Studio album by Atomic Rooster
- Released: September 1980
- Genre: Hard rock; progressive rock; heavy metal;
- Length: 42:57
- Label: EMI
- Producer: John Du Cann and Vincent Crane

Atomic Rooster chronology
| Nice 'n' Greasy (1973) | Atomic Rooster (1980) | Headline News (1983) |

= Atomic Rooster (1980 album) =

Atomic Rooster is the sixth studio album by British rock band Atomic Rooster. It was recorded when the band regrouped after breaking up for five years, and they embarked on a raw muscular hard rock style, which was in marked contrast to that of their past few albums. In addition, its heavier sound fit in better with the new wave of British heavy metal scene.

Two tracks, "She's My Woman" and "Where's the Show?", were originally recorded by John Du Cann for his solo album, The World's Not Big Enough, in 1977. The album was not released at the time and the songs were later reworked by Atomic Rooster. Du Cann's solo album was eventually released in 1992.

"Do You Know Who's Looking for You?" has been covered by Finnish rock band YUP, who recorded it with new lyrics in their native language and retitled it "Keittoruoka" ("Soup Meal"). It was included on their 2001 album Hajota ja hallitse ("Divide and Conquer").
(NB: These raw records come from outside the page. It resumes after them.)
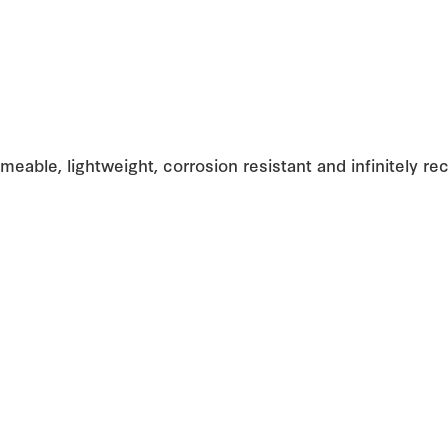
meable, lightweight, corrosion resistant and infinitely rec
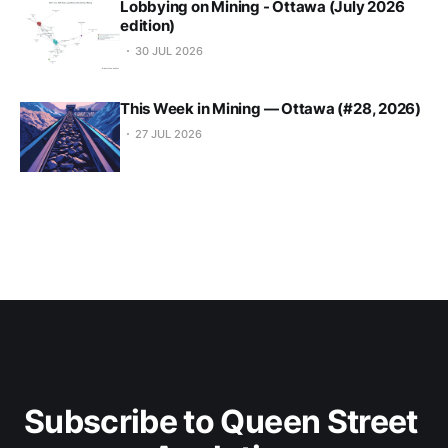
Lobbying on Mining - Ottawa (July 2026
edition)
30 JUL 2026
This Week in Mining — Ottawa (#28, 2026)
27 JUL 2026
Subscribe to Queen Street 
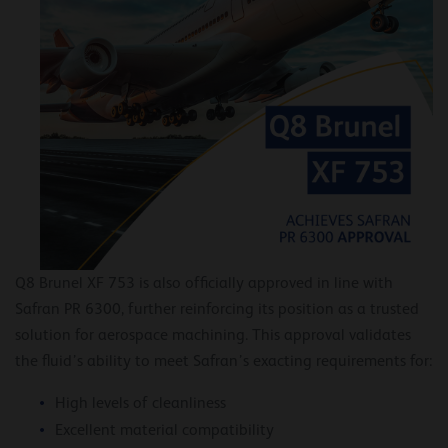
Q8 Brunel XF 753 is also officially approved in line with
Safran PR 6300, further reinforcing its position as a trusted
solution for aerospace machining. This approval validates
the fluid’s ability to meet Safran’s exacting requirements for:
High levels of cleanliness
Excellent material compatibility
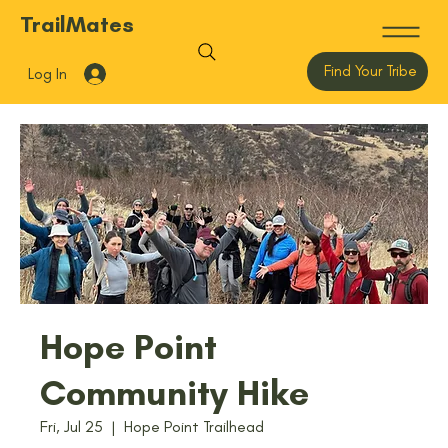
TrailMates
Find Your Tribe
Log In
Hope Point
Community Hike
Fri, Jul 25
  |  
Hope Point Trailhead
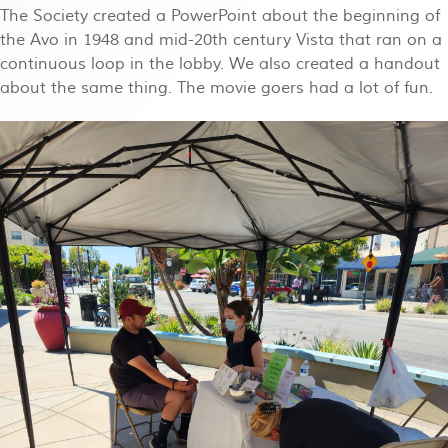
The Society created a PowerPoint about the beginning of
the Avo in 1948 and mid-20th century Vista that ran on a
continuous loop in the lobby. We also created a handout
about the same thing. The movie goers had a lot of fun.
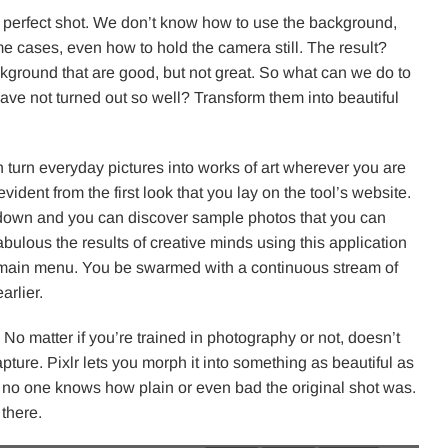
he perfect shot. We don’t know how to use the background,
e cases, even how to hold the camera still. The result?
kground that are good, but not great. So what can we do to
ave not turned out so well? Transform them into beautiful
n turn everyday pictures into works of art wherever you are
vident from the first look that you lay on the tool’s website.
ll down and you can discover sample photos that you can
fabulous the results of creative minds using this application
he main menu. You be swarmed with a continuous stream of
rlier.
o matter if you’re trained in photography or not, doesn’t
ure. Pixlr lets you morph it into something as beautiful as
is, no one knows how plain or even bad the original shot was.
 there.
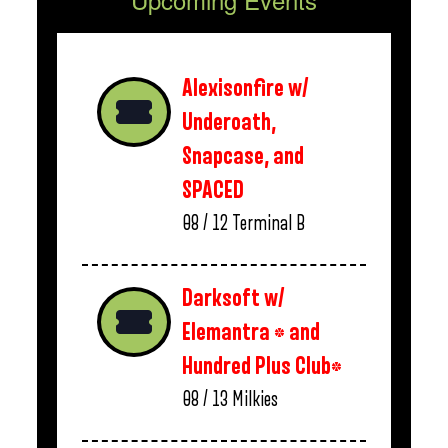
Alexisonfire w/
Underoath,
Snapcase, and
SPACED
08 / 12
Terminal B
Darksoft w/
Elemantra * and
Hundred Plus Club*
08 / 13
Milkies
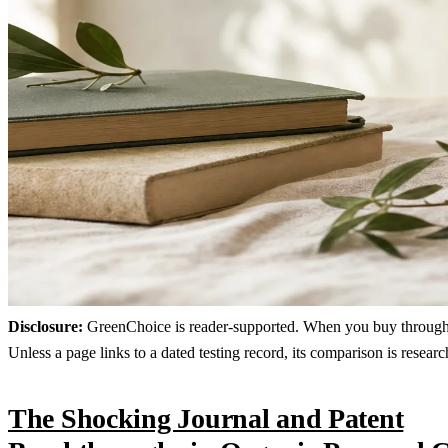
Disclosure:
GreenChoice is reader-supported. When you buy through lin
Unless a page links to a dated testing record, its comparison is resea
The Shocking Journal and Patent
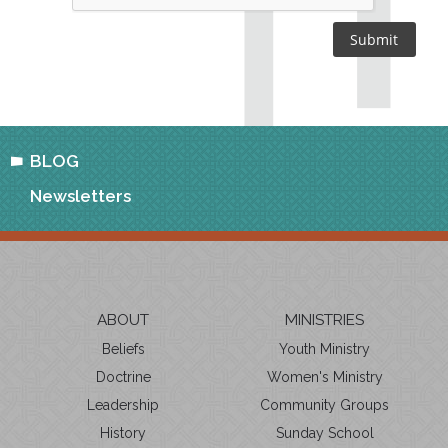
BLOG
Newsletters
ABOUT
MINISTRIES
Beliefs
Youth Ministry
Doctrine
Women's Ministry
Leadership
Community Groups
History
Sunday School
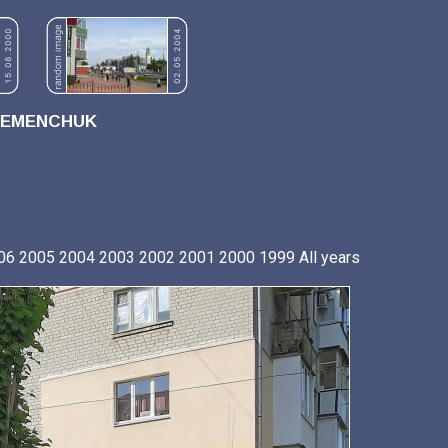
REMENCHUK
06
2005
2004
2003
2002
2001
2000
1999
All years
The 2005 CD reissue, whilst being welcomed by fans of the band's latter era, is, nonetheless, unlicensed. The copyright in the recording is held by the original label, EMI.
The Angel Air release featured extensive sleevenotes by Record Collector magazine's Joe Geesin, which included a new interview with John Du Cann. Some of the songs exist in demo form (with Preston Heyman on drums, although not properly credited) on the compilation CD Rarities.

Professional ratings
Review scores
| Source | Rating |
| Allmusic | link |

==Track listing==
Side one
1. "They Took Control of You" (John Du Cann, Clara Du Cann) 4:48
2. "She's My Woman" (Du Cann) 3:12
3. "He Did It Again" (Vincent Crane, Du Cann) 4:03
4. "Where's the Show?" (Du Cann) 3:54
5. "In the Shadows" (Du Cann) 6:55

Side two
1. "Do You Know Who's Looking for You?" (Crane, Du Cann) 3:04
2. "Don't Lose Your Mind" (Du Cann) 3:35
3. "Watch Out!" (Crane) 4:04
4. "I Can't Stand It" (Du Cann) 3:49
5. "Lost in Space" (Crane, Du Cann) 5:51

===2005 Angel Air CD reissue bonus tracks===
1. - "Throw Your Life Away" (Crane, Du Cann) 2:54 - "Do You Know Who's Looking for You?" single B-side
2. "Broken Windows" (Crane, Du Cann) 3:49 - unreleased "Don't Lose Your Mind" single B-side

==Personnel==
- Atomic Rooster
- Vincent Crane – Hammond organ, keyboard bass
- John Du Cann – guitars, bass guitar, vocals
- Preston Heyman – drums, percussion

==Singles==
- "Do You Know Who's Looking for You?" / "Throw Your Life Away" (June 1980). An often rumoured 12" single featuring an extended version of "Do You Know Who's Looking for You?" was never released. No such extended version of the A-side exists.